Today, the oil companies behind the plan to repeal AB 32, our landmark climate change legislation, will submit their signatures to the Secretary of State.
California voters will decide the fate of the state’s landmark global-warming bill in the November election after a big-bucks battle that may break records for political spending on an initiative.
Today, a group heavily backed by Texas oil giants Tesoro Corp. and Valero Energy Corp. plans to submit signatures for an initiative seeking to suspend AB32 until California’s unemployment rate improves dramatically. … AB32’s proponents call it a vital step in efforts to curb greenhouse gases and create green jobs. And with federal climate-change regulations stalled in Congress, the California law takes on added significance as a potential model for other states. (SF Chronicle)
Of course, the oil companies say that it “hurts jobs” without a whole lot of evidence. Of course, to the contrary, California stands as the world’s leader in clean tech. We stand an amazing opportunity to build upon that success. However, if we take a step backward, investors will shy away from the state when we are able to move forward in the future.
Look, at a time when we are facing an unprecedented environmental catastrophe, we just can’t be moving in the wrong direction. And Meg Whitman and Steve Poizner as well as nearly every statewide candidate have all taken positions favoring repeal. I think Chuck DeVore is personally emitting extra hot air just to piss off the environment, which, according to DeVore is his to exploit.
But, other statewide candidates seem to want to avoid the subject. Funny how some like to play every side of the issue.
Wow, if there were ever a time to find out who the real leaders of California are (and will be), this issue is it. We can either put our heads in the sand and buy all of the bankrupt slogans against AB32, or we can decide, as Californians, to stand up for the environment, and California, by taking on the issue of climate change and become a leader again.
I am so sick and tired of hearing how great the “Texas model” is. Well, here’s a chance to thumb our noses at the Texas model and say that we believe that the new economy is green, profitable, and equitable.

(Stored data entries)
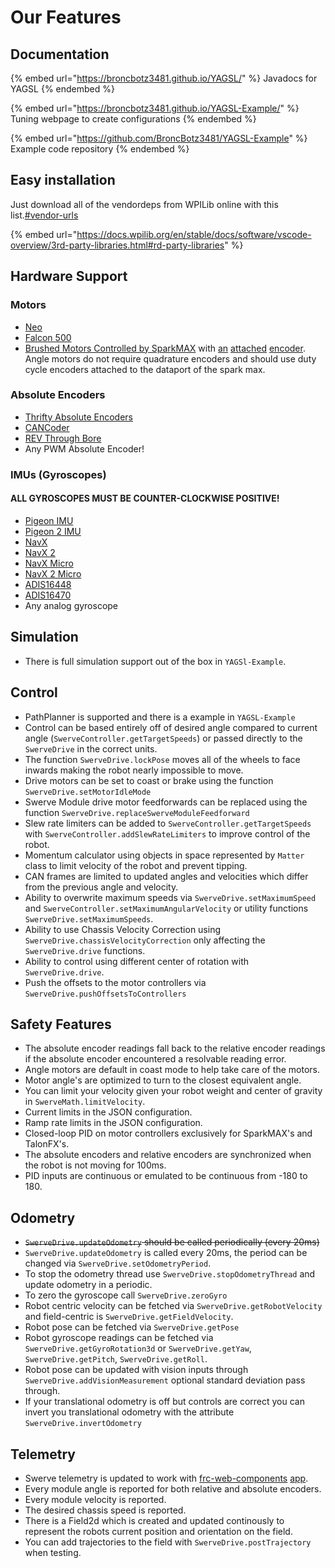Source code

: # Our Features

## Documentation

{% embed url="https://broncbotz3481.github.io/YAGSL/" %}
Javadocs for YAGSL
{% endembed %}

{% embed url="https://broncbotz3481.github.io/YAGSL-Example/" %}
Tuning webpage to create configurations
{% endembed %}

{% embed url="https://github.com/BroncBotz3481/YAGSL-Example" %}
Example code repository
{% endembed %}

## Easy installation

Just download all of the vendordeps from WPILib online with this list.[#vendor-urls](../configuring-yagsl/dependency-installation.md#vendor-urls "mention")

{% embed url="https://docs.wpilib.org/en/stable/docs/software/vscode-overview/3rd-party-libraries.html#rd-party-libraries" %}

## Hardware Support

### Motors

* [Neo](https://www.revrobotics.com/rev-21-1650/)
* [Falcon 500](https://store.ctr-electronics.com/falcon-500-powered-by-talon-fx/)
* [Brushed Motors Controlled by SparkMAX](https://www.andymark.com/products/rs775-5-motor-with-encoder-for-pg71-pg188-gearbox) with [an](https://www.mouser.com/ProductDetail/Grayhill/63R256) [attached](https://store.ctr-electronics.com/srx-mag-encoder/) [encoder](https://www.revrobotics.com/rev-11-1271/). Angle motors do not require quadrature encoders and should use duty cycle encoders attached to the dataport of the spark max.

### Absolute Encoders

* [Thrifty Absolute Encoders](https://www.thethriftybot.com/bearings/Thrifty-Absolute-Magnetic-Encoder-p421607500)
* [CANCoder](https://store.ctr-electronics.com/cancoder/)
* [REV Through Bore](https://www.revrobotics.com/rev-11-1271/)
* Any PWM Absolute Encoder!

### IMUs (Gyroscopes)

#### **ALL GYROSCOPES MUST BE COUNTER-CLOCKWISE POSITIVE!**

* [Pigeon IMU](https://store.ctr-electronics.com/pigeon-2/)
* [Pigeon 2 IMU](https://store.ctr-electronics.com/pigeon-2/)
* [NavX](https://www.studica.com/nav2-mxp-robotics-navigation-sensor)
* [NavX 2](https://www.studica.com/nav2-mxp-robotics-navigation-sensor)
* [NavX Micro](https://www.studica.com/navx-2-micro-9-axis-inertialmagnetic-sensor)
* [NavX 2 Micro](https://www.studica.com/navx-2-micro-9-axis-inertialmagnetic-sensor)
* [ADIS16448](https://wiki.analog.com/first/adis16448\_imu\_frc)
* [ADIS16470](https://wiki.analog.com/first/adis16470\_imu\_frc)
* Any analog gyroscope

## Simulation

* There is full simulation support out of the box in `YAGSl-Example`.

## Control

* PathPlanner is supported and there is a example in `YAGSL-Example`
* Control can be based entirely off of desired angle compared to current angle (`SwerveController.getTargetSpeeds`) or passed directly to the `SwerveDrive` in the correct units.
* The function `SwerveDrive.lockPose` moves all of the wheels to face inwards making the robot nearly impossible to move.
* Drive motors can be set to coast or brake using the function `SwerveDrive.setMotorIdleMode`
* Swerve Module drive motor feedforwards can be replaced using the function `SwerveDrive.replaceSwerveModuleFeedforward`
* Slew rate limiters can be added to `SwerveController.getTargetSpeeds` with `SwerveController.addSlewRateLimiters` to improve control of the robot.
* Momentum calculator using objects in space represented by `Matter` class to limit velocity of the robot and prevent tipping.
* CAN frames are limited to updated angles and velocities which differ from the previous angle and velocity.
* Ability to overwrite maximum speeds via `SwerveDrive.setMaximumSpeed` and `SwerveController.setMaximumAngularVelocity` or utility functions `SwerveDrive.setMaximumSpeeds`.
* Ability to use Chassis Velocity Correction using `SwerveDrive.chassisVelocityCorrection` only affecting the `SwerveDrive.drive` functions.
* Ability to control using different center of rotation with `SwerveDrive.drive`.
* Push the offsets to the motor controllers via `SwerveDrive.pushOffsetsToControllers`

## Safety Features

* The absolute encoder readings fall back to the relative encoder readings if the absolute encoder encountered a resolvable reading error.
* Angle motors are default in coast mode to help take care of the motors.
* Motor angle's are optimized to turn to the closest equivalent angle.
* You can limit your velocity given your robot weight and center of gravity in `SwerveMath.limitVelocity`.
* Current limits in the JSON configuration.
* Ramp rate limits in the JSON configuration.
* Closed-loop PID on motor controllers exclusively for SparkMAX's and TalonFX's.
* The absolute encoders and relative encoders are synchronized when the robot is not moving for 100ms.
* PID inputs are continuous or emulated to be continuous from -180 to 180.

## Odometry

* ~~`SwerveDrive.updateOdometry` should be called periodically (every 20ms)~~
* `SwerveDrive.updateOdometry` is called every 20ms, the period can be changed via `SwerveDrive.setOdometryPeriod`.
* To stop the odometry thread use `SwerveDrive.stopOdometryThread` and update odometry in a periodic.
* To zero the gyroscope call `SwerveDrive.zeroGyro`
* Robot centric velocity can be fetched via `SwerveDrive.getRobotVelocity` and field-centric is `SwerveDrive.getFieldVelocity`.
* Robot pose can be fetched via `SwerveDrive.getPose`
* Robot gyroscope readings can be fetched via `SwerveDrive.getGyroRotation3d` or `SwerveDrive.getYaw`, `SwerveDrive.getPitch`, `SwerveDrive.getRoll`.
* Robot pose can be updated with vision inputs through `SwerveDrive.addVisionMeasurement` optional standard deviation pass through.
* If your translational odometry is off but controls are correct you can invert you translational odometry with the attribute `SwerveDrive.invertOdometry`

## Telemetry

* Swerve telemetry is updated to work with [frc-web-components](https://github.com/frc-web-components/frc-web-components/tree/version4) [app](https://github.com/frc-web-components/app).
* Every module angle is reported for both relative and absolute encoders.
* Every module velocity is reported.
* The desired chassis speed is reported.
* There is a Field2d which is created and updated continously to represent the robots current position and orientation on the field.
* You can add trajectories to the field with `SwerveDrive.postTrajectory` when testing.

▶ _Brief 1_
For the post about California's AB 32 climate law, say whether each statement agrees with it. Answer yes or no for each, and quote the post's deciding words. (a) The initiative seeks to suspend AB32 until California's unemployment rate improves dramatically. (b) Congress has passed federal climate-change regulations. (c) Meg Whitman has taken a position against repealing AB 32.
▶ _Brief 2_
In the listing, take the lines starting at the one containing "### IMUs (Gyroscopes)" and ending at the one containing "#### **ALL GYROSCOPES", and replace "MUST" with "SHOULD". Return only those lines, with everything else unchanged.

▶ _Exercise result 1_
(a) Yes: "seeking to suspend AB32 until California’s unemployment rate improves dramatically"
(b) No: "with federal climate-change regulations stalled in Congress"
(c) No: "Meg Whitman and Steve Poizner as well as nearly every statewide candidate have all taken positions favoring repeal"

▶ _Exercise result 2_
### IMUs (Gyroscopes)

#### **ALL GYROSCOPES SHOULD BE COUNTER-CLOCKWISE POSITIVE!**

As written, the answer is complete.